YOUR INSTRUCTIONS:
Show every line of the data that includes the word "middle".
Start of DATA PROVIDED
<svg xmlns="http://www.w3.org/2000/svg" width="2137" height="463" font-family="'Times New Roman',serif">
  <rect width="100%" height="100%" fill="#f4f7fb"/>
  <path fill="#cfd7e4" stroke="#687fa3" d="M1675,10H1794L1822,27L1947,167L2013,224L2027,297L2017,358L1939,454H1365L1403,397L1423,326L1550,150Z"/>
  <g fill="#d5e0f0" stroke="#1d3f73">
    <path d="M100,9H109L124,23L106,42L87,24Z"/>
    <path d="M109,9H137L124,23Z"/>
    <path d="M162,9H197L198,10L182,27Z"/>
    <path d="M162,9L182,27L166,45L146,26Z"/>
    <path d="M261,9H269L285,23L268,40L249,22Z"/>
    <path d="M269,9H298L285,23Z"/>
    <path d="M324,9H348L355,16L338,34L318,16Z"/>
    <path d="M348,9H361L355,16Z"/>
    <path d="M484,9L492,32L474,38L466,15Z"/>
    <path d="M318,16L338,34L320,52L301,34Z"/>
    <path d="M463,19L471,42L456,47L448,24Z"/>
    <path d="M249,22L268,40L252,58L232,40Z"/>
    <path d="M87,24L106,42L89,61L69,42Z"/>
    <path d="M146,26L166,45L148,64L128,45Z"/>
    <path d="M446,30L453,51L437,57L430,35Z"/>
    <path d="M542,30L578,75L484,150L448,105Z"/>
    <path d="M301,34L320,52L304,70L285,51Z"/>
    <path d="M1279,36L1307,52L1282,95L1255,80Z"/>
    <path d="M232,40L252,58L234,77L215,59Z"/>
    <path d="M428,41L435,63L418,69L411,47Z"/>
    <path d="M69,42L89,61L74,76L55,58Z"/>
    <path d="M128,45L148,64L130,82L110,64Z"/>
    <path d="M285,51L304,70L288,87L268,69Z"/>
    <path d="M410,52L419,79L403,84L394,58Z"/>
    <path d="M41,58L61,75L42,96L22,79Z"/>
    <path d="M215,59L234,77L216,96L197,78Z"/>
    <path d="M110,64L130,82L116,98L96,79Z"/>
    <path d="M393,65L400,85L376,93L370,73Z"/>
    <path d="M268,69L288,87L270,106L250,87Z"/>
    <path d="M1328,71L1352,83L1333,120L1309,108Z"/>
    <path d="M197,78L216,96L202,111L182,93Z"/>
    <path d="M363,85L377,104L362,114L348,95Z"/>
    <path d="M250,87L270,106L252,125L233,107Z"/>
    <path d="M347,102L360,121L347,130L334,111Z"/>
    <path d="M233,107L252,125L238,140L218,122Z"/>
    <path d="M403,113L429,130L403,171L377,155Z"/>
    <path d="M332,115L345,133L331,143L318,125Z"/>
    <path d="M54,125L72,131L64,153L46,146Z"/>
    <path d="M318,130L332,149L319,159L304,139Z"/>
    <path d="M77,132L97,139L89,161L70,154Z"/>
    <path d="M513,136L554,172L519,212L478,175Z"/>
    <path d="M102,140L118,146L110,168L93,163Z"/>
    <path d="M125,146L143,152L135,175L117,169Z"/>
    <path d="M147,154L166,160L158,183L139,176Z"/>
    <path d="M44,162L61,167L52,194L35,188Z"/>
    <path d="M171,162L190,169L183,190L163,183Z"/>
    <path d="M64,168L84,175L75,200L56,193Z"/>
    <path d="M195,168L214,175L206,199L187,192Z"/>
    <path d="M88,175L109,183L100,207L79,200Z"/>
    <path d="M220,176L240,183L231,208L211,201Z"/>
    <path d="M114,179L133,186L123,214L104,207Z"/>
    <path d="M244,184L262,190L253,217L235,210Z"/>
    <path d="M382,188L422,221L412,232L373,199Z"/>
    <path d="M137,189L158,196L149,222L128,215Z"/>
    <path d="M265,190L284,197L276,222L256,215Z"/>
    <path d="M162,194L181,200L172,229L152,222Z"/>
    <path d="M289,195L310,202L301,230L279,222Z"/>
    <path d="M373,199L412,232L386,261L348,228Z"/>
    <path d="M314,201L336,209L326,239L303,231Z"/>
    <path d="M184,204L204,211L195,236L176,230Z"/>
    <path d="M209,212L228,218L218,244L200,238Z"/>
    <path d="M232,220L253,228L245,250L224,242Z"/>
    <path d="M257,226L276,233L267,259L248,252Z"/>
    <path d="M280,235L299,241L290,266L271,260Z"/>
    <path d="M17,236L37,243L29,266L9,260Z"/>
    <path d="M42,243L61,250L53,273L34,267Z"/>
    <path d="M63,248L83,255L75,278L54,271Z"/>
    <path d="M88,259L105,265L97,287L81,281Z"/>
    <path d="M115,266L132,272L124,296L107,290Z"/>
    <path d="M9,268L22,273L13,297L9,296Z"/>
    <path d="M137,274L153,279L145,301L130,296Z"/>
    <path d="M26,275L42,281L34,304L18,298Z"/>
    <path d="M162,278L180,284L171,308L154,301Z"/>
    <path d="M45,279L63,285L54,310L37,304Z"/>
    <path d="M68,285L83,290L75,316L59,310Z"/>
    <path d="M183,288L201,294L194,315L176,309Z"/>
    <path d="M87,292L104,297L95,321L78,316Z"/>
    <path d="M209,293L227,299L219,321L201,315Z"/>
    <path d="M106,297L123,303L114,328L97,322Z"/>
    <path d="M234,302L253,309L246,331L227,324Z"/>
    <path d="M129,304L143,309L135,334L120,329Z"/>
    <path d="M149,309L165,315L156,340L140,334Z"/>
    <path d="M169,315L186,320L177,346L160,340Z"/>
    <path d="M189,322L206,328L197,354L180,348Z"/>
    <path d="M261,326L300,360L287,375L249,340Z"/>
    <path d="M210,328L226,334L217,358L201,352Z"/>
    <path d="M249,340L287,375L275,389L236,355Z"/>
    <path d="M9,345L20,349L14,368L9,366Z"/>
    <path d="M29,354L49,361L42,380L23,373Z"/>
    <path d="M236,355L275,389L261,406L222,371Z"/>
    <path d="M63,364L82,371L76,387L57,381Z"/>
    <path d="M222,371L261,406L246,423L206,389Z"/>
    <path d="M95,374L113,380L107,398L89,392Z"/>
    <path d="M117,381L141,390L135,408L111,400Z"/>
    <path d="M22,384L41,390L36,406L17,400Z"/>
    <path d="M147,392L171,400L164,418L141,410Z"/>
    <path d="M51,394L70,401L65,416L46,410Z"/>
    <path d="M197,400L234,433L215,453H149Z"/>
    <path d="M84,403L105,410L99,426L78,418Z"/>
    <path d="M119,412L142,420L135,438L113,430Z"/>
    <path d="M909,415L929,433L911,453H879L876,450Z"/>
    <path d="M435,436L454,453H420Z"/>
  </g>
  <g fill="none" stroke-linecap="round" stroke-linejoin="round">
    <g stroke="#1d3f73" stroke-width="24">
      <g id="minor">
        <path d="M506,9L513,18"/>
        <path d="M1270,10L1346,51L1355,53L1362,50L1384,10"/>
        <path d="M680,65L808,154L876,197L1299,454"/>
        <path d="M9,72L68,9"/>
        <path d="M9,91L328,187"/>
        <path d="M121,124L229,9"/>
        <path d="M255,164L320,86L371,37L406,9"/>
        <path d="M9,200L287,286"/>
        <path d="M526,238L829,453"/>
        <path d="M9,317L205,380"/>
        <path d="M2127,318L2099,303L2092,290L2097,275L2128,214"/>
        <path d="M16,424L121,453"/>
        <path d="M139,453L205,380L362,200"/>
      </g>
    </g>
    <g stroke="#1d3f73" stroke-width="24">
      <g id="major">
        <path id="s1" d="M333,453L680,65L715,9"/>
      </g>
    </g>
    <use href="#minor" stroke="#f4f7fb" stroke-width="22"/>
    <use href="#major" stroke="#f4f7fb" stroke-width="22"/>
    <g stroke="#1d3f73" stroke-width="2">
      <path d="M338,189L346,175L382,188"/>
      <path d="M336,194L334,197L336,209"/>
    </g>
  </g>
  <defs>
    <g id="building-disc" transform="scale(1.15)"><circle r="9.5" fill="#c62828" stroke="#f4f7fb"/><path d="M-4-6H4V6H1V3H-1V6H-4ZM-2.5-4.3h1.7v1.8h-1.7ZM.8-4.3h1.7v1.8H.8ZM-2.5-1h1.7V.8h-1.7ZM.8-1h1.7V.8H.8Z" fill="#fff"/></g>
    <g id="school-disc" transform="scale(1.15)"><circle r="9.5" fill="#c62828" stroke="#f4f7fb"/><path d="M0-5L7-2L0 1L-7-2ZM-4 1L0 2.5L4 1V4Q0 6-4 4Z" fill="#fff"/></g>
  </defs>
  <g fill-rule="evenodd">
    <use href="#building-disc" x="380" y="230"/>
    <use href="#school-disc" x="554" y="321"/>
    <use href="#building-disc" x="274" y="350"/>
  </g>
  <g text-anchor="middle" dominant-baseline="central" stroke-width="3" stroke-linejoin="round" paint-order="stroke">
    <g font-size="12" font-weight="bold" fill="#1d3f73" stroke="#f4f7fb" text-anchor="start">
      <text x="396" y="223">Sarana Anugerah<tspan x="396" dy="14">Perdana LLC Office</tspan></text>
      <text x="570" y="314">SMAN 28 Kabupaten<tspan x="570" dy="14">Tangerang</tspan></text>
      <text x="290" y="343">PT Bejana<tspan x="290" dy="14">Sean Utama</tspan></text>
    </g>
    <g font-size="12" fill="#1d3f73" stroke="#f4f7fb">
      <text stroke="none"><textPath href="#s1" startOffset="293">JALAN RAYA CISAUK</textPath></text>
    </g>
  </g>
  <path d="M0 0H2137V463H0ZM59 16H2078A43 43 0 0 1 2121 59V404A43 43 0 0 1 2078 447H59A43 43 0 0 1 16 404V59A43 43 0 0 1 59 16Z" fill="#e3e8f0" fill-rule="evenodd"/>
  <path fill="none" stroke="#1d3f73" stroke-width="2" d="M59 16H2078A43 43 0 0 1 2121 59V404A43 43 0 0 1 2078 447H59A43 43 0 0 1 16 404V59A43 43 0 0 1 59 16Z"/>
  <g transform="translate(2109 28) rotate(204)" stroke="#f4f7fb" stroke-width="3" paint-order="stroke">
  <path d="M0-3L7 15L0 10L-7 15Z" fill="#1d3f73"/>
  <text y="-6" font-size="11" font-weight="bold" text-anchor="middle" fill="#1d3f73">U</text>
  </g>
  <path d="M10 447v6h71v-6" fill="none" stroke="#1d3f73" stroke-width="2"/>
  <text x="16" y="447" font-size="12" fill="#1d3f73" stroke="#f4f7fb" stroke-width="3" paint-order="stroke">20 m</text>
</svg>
End of DATA PROVIDED
EXERCISE ANSWER:
  <g text-anchor="middle" dominant-baseline="central" stroke-width="3" stroke-linejoin="round" paint-order="stroke">
  <text y="-6" font-size="11" font-weight="bold" text-anchor="middle" fill="#1d3f73">U</text>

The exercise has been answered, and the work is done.